Begin Excerpted text
If objFSO.FolderExists(deleteFolder) Then
Set objFolder = objFSO.DeleteFolder(deleteFolder)
End If


----------



## computerman29642 (Dec 4, 2007)

IT-Support I believe I have the code working. I am going to test the delete code now. 

Thank you very much.


----------



## IT-Support (Nov 30, 2009)

No worries mate, let me know if you still get stuck.


----------



## computerman29642 (Dec 4, 2007)

I tried the deletion code, and the older file does delete but I get an error message.

Line: 34
Char: 1
Error: Object required: 'objFSO.deleteFolder(...)'
Code: 800A01A8
Source: Microsoft VBScript runtime error

Just so you know, I used the code that creates the subfolder (backup) within the destination folder.


----------



## IT-Support (Nov 30, 2009)

Change

If objFSO.FolderExists(deleteFolder) Then
Set objFolder = objFSO.DeleteFolder(deleteFolder)
End If

to

If objFSO.FolderExists(deleteFolder) Then
objFSO.DeleteFolder(deleteFolder)
End If


----------



## computerman29642 (Dec 4, 2007)

That worked. Thank you very much IT-Support.


----------



## IT-Support (Nov 30, 2009)

Excellent


----------
End Excerpted text
Begin Data lines
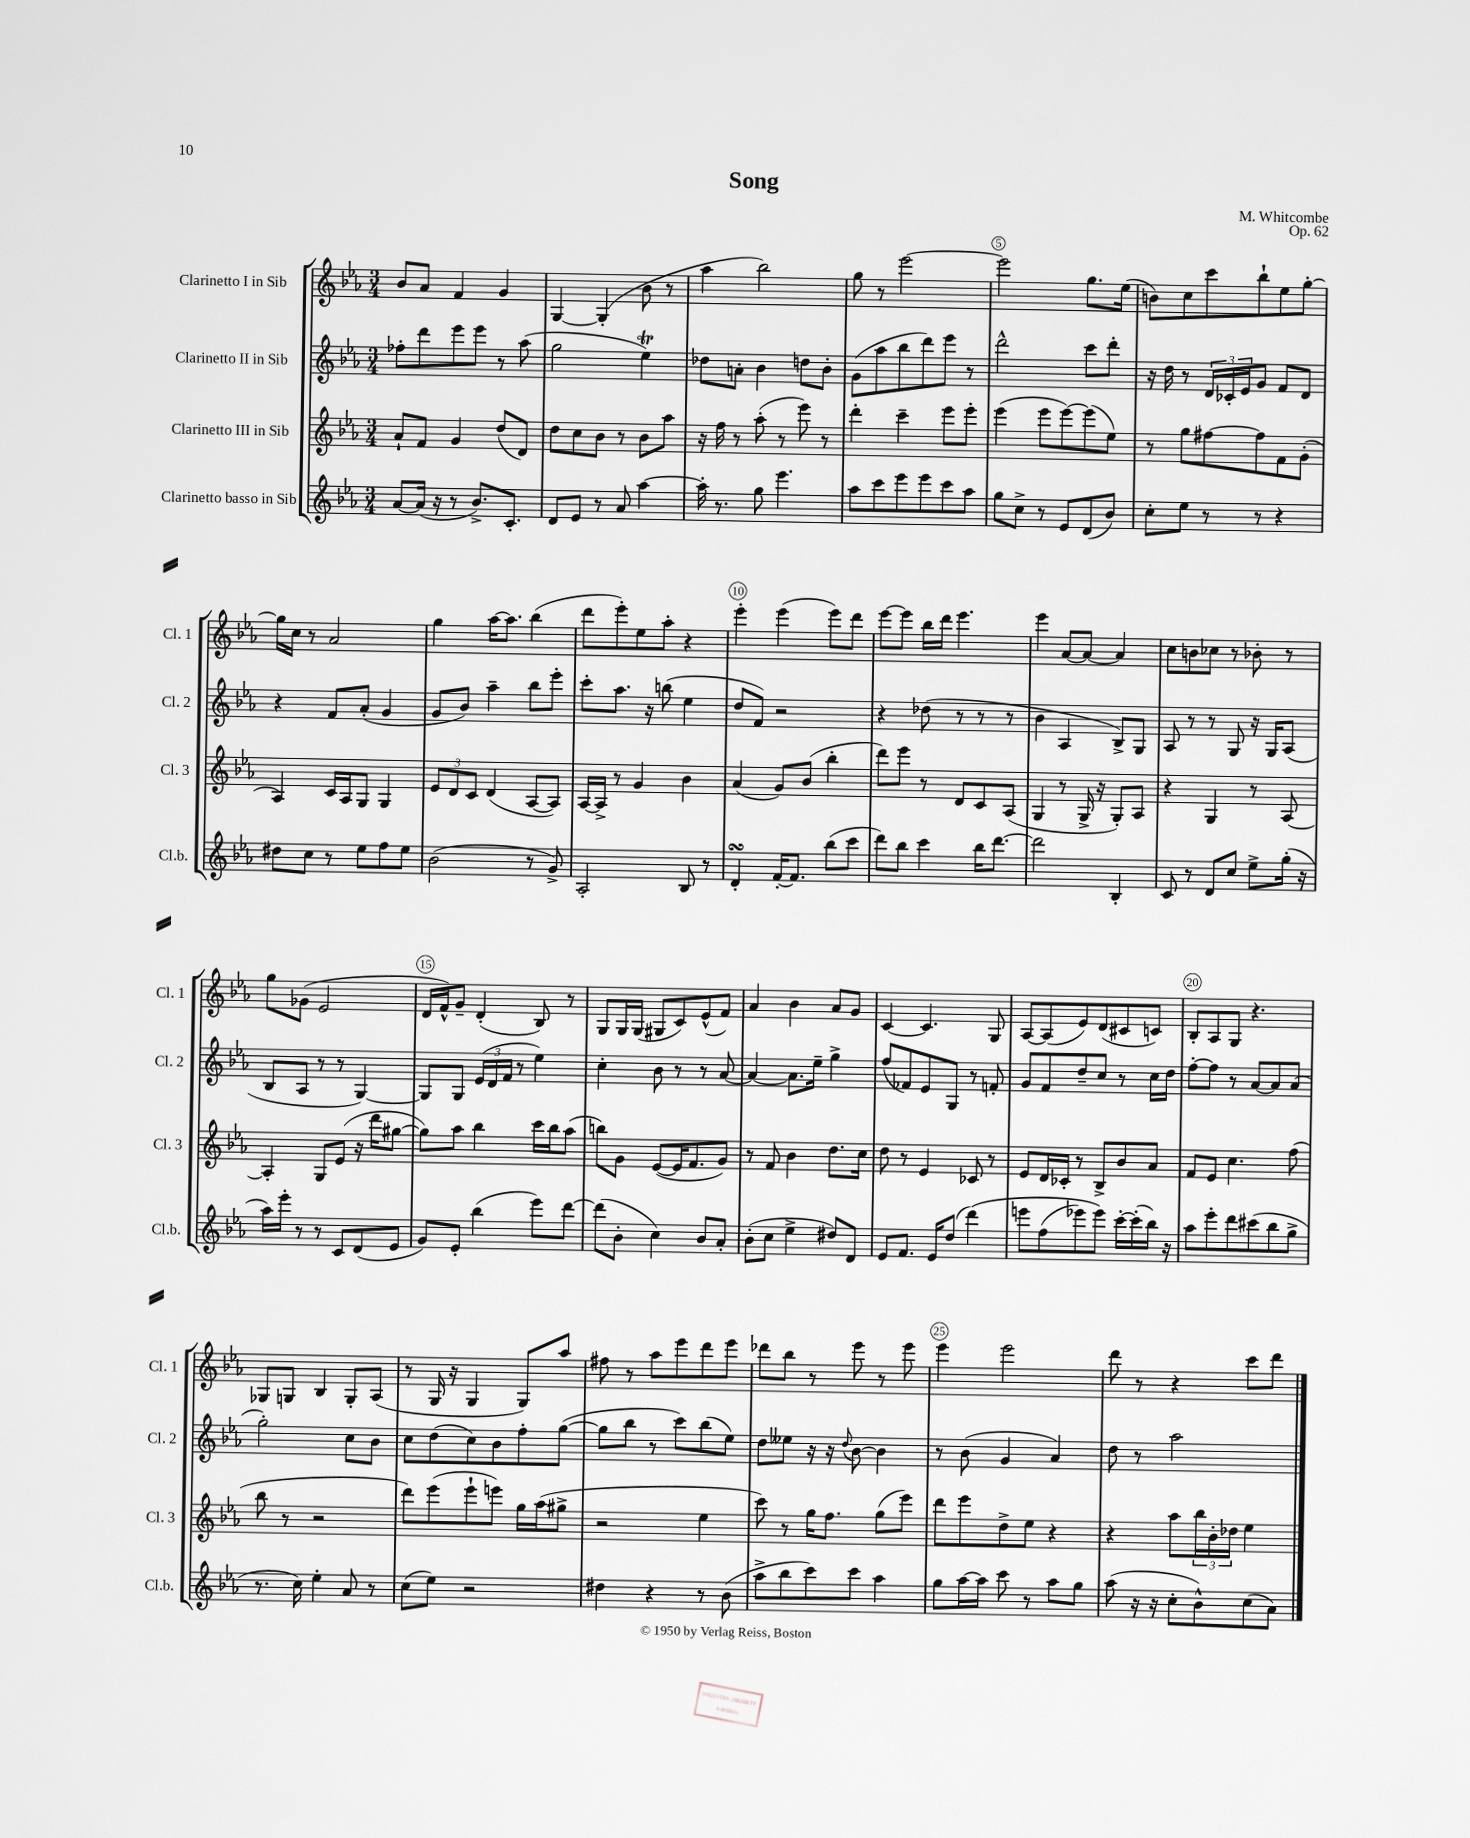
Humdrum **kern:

**kern	**kern	**kern	**kern
*staff4	*staff3	*staff2	*staff1
*clefG2	*clefG2	*clefG2	*clefG2
*k[b-e-a-]	*k[b-e-a-]	*k[b-e-a-]	*k[b-e-a-]
*M3/4	*M3/4	*M3/4	*M3/4
[8a-	8a-`	8ff-'	8b-
(16a-]	8f	8ddd	8a-
16r	.	.	.
8r	4g	8eee-	4f
8.b-^)	.	8eee-	.
.	(8dd	8r	4g
8.c'	.	.	.
.	8d)	(8aa-	.
=	=	=	=
8d	8dd	2gg	[4G
8e-	8cc	.	.
8r	8b-	.	(4G']
8a-	8r	.	.
[4aa-	8b-	4ee-)	8b-
.	8aa-	.	8r
=	=	=	=
16aa-']	16r	8dd-	4aa-
8.r	16ff	.	.
.	8r	8a'	.
8gg	(8aa-'	4b-	2bb-)
4.eee-	8r	.	.
.	8eee-)	8dd	.
.	8r	8b-'	.
=	=	=	=
8aa-	4ddd'	(8g	8gg
8ccc	.	8aa-	8r
8eee-	4ccc~	8bb-	[2eee-
8eee-	.	8ddd)	.
8ccc	8eee-	8eee-	.
8aa-	8eee-'	8r	.
=	=	=	=
8gg	(4eee-	2ddd^^	2eee-]
8cc^	.	.	.
8r	8eee-	.	.
8e-	[8eee-)	.	.
(8d	(8eee-]	8ccc	8.gg
8b-)	8ee-)	8ddd'	.
.	.	.	(16ee-
=	=	=	=
8cc'	8r	16r	8b)
.	.	16dd	.
8ee-	8gg	8r	8cc
8r	[8ff#	24d	8ccc
.	.	24c-'	.
.	.	24e-	.
8r	8ff#]	8g	8bb-`
4r	8f	8f	8ee-
.	(8g'	8d	[8gg'
=	=	=	=
8dd#	4A-)	4r	16gg]
.	.	.	16cc
8cc	.	.	8r
8r	16c	8f	2a-
.	16A-	.	.
8ee-	8G	(8a-'	.
8ff	4G	4g	.
8ee-	.	.	.
=	=	=	=
(2b-	12e-	8g	4gg
.	12d	.	.
.	.	8b-)	.
.	12c	.	.
.	(4d	4aa-~	[16aa-
.	.	.	8.aa-]
8r	[8A-	8bb-	(4bb-
8g^)	8A-])	8eee-'	.
=	=	=	=
2A-'	[16A-	8ccc'	8ddd
.	16A-^]	.	.
.	8r	8.aa-	8eee-')
.	4g	.	8ee-
.	.	16r	.
.	.	(8bb	8aa-'
8B-	4b-	4ee-	4r
8r	.	.	.
=	=	=	=
4d'	(4a-	8dd	4eee-'
.	.	8f)	.
[16f'	8g)	2r	(4eee-
8.f]	.	.	.
.	(8b-	.	.
(8bb-	4bb-'	.	8eee-)
8ccc	.	.	8ddd
=	=	=	=
8ddd)	8ddd)	4r	[8eee-
8bb-	8eee-	.	8eee-]
4ccc	8r	(8dd-	16bb-
.	.	.	16ddd
.	8d	8r	4.eee-
16bb-	8c	8r	.
[8.ddd	.	.	.
.	(8A-	8r	.
=	=	=	=
2ddd]	4G	4b-	4eee-
.	8r	4A-	[8a-
.	16G^	.	8a-_
.	16r	.	.
4B-'	8G')	8B-^)	4a-]
.	8A-	8G	.
=	=	=	=
8c	4r	8A-	8cc
8r	.	8r	8b
8d	4G	8r	8cc-
8cc	.	8G	8r
8ee-^	8r	16r	8b-'
.	.	16G	.
(16gg'	[8A-	(8A-	8r
16r	.	.	.
=	=	=	=
16aa-)	4A-']	8B-	8gg
16eee-'	.	.	.
8r	.	8A-	(8g-
8r	8G	8r	2e-
8c	(8e-	8r	.
(8d	16r	[4G)	.
.	16ddd	.	.
8e-	[8gg#	.	.
=	=	=	=
8g)	8gg#])	8G]	16d
.	.	.	16f^^)
8e-'	8aa-	8G	8g~
(4bb-	4bb-	(24e-	(4d'
.	.	24d	.
.	.	24f	.
.	.	8r	.
8eee-)	16ccc	4ee-)	8B-)
.	16bb-	.	.
[8ddd	(8aa-	.	8r
=	=	=	=
(8ddd]	8bb)	4cc'	8G
8b-'	8g	.	16G
.	.	.	(16G
4cc)	([8e-	8b-	8G#
.	16e-]	8r	8c)
.	8.f	.	.
8b-	.	8r	(8e-^^
8a-'	8g)	[8a-	8f)
=	=	=	=
(8b-'	8r	4a-_	4a-
8cc	8f	.	.
4ee-^	4b-	8.a-]	4b-
.	.	16ee-~	.
8dd#)	8.dd	4gg^	8a-
8d	.	.	8g
.	16cc	.	.
=	=	=	=
8e-	8dd	(8ff	[4c
8.f	8r	8f-)	.
.	4e-	8e-	4.c]
16e-	.	.	.
(8dd	.	8G	.
&(4ddd)	8c-	8r	.
.	8r	8f'	8G
=	=	=	=
8eee	8e-	8g	[8A-
(8ff	16d	8f	(8A-]
.	16c-'	.	.
8eee-)	8r	8dd~	8e-)
8eee-&)	8B-^	8cc	(8d
[16ccc'	8b-	8r	8c#
(16ccc']	.	.	.
16bb-)	8a-	16cc	8c)
16r	.	16dd	.
=	=	=	=
8aa-	8f	[8ff'	8B-'
8eee-'	8e-	8ff]	8A-
8ddd	4.cc	8r	8G
(8ccc#	.	[8a-	4.r
8bb-	.	8a-]	.
8gg^	(8ff	(8a-	.
=	=	=	=
8.r	8bb-	2gg')	8G-
.	8r	.	8G
16cc)	.	.	.
4ee-'	2r	.	4B-
8a-	.	8cc	8G'
8r	.	8b-	(8A-
=	=	=	=
(8cc	8ddd)	8cc	8r
8ee-)	(8eee-	(8dd	16G
.	.	.	16r
2r	8eee-`	8cc)	4G
.	8eee)	8b-	.
.	16gg	8ff'	8G)
.	(16aa-	.	.
.	8gg#^	([8gg	8aa-
=	=	=	=
4dd#	2r	8gg]	8ff#
.	.	8bb-	8r
4r	.	8r	8aa-
.	.	8ccc)	8eee-
8r	4ee-	(8bb-	8ddd
(8b-	.	8ee-)	8eee-
=	=	=	=
8aa-^	8ccc)	8dd	8ddd-
8bb-	8r	8ee--	8bb-
8ccc)	16gg	16r	8r
.	8.ff	16r	.
.	.	8qqdd	.
8ccc	.	[8b-	8eee-
4aa-	(8gg	4b-]	8r
.	8eee-)	.	8eee-
=	=	=	=
8gg	8ddd	8r	4eee-
[16aa-	8eee-	(8b-	.
16aa-]	.	.	.
8ccc	8dd^	4g	2eee-
8r	8ee-	.	.
8aa-	4r	4a-)	.
8gg	.	.	.
=	=	=	=
(8aa-	4r	8dd	8ddd
16r	.	8r	8r
16r	.	.	.
8cc'	8aa-	2aa-	4r
8b-^^)	24bb-	.	.
.	24b-'	.	.
.	24dd-	.	.
(8cc	4ee-	.	8ccc
8a-)	.	.	8ddd
==	==	==	==
*-	*-	*-	*-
End Data lines
Required actions:
(1) In the forum thread above, rewrite everything from "I tried the" down to "the destination folder.", changing "subfolder" to "directory".
(2) Answer these questions from the forum thread:
(a) What error code does the error message report?
(b) In the corrected code, which line takes the place of "Set objFolder = objFSO.DeleteFolder(deleteFolder)"?
(c) What name appears in parentheses for the subfolder created within the destination folder?
(3) Decide whether each statement agrees with the forum thread, and quote the words that settle it:
(a) The deletion code failed to remove the older file.
(b) The error came from the VBScript runtime.
(c) The suggested change solved the problem.

Outputs:
(1)
I tried the deletion code, and the older file does delete but I get an error message.

Line: 34
Char: 1
Error: Object required: 'objFSO.deleteFolder(...)'
Code: 800A01A8
Source: Microsoft VBScript runtime error

Just so you know, I used the code that creates the directory (backup) within the destination folder.

(2)
(a) 800A01A8
(b) objFSO.DeleteFolder(deleteFolder)
(c) backup

(3)
(a) No: "the older file does delete but I get an error message."
(b) Yes: "Source: Microsoft VBScript runtime error"
(c) Yes: "That worked."